**TASK MATERIAL:**
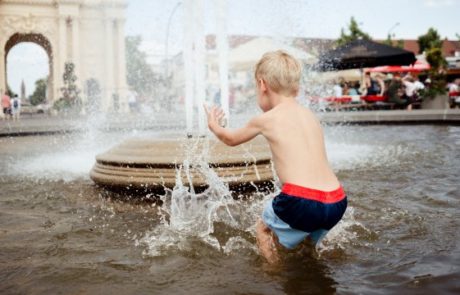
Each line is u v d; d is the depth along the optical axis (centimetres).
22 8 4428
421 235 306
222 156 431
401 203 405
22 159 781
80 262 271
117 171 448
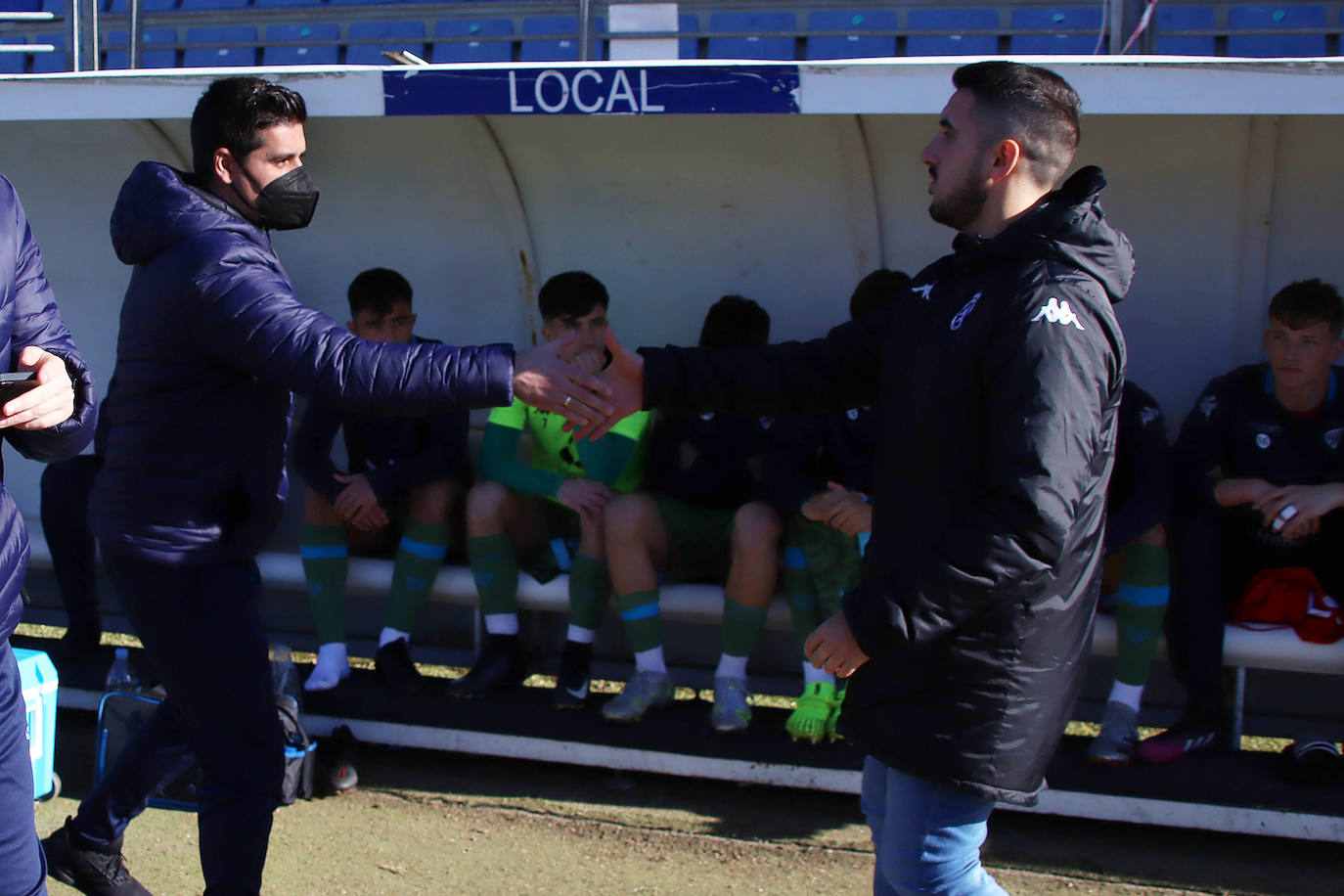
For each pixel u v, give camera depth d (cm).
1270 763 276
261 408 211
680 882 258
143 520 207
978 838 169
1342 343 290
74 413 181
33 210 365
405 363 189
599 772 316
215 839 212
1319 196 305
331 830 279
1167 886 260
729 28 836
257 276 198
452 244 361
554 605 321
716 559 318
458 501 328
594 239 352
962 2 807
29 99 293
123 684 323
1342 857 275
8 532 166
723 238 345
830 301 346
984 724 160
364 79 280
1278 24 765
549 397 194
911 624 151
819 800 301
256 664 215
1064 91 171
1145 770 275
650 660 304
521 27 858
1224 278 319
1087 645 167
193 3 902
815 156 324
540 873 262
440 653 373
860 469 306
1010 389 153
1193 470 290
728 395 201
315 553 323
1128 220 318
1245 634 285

**EXERCISE INSTRUCTIONS:** The answer must consist of the lines from the one with "1224 278 319" through the final line of the entries above, exactly as they are, and nothing else.

**YOUR RESPONSE:**
1224 278 319
1087 645 167
193 3 902
815 156 324
540 873 262
440 653 373
860 469 306
1010 389 153
1193 470 290
728 395 201
315 553 323
1128 220 318
1245 634 285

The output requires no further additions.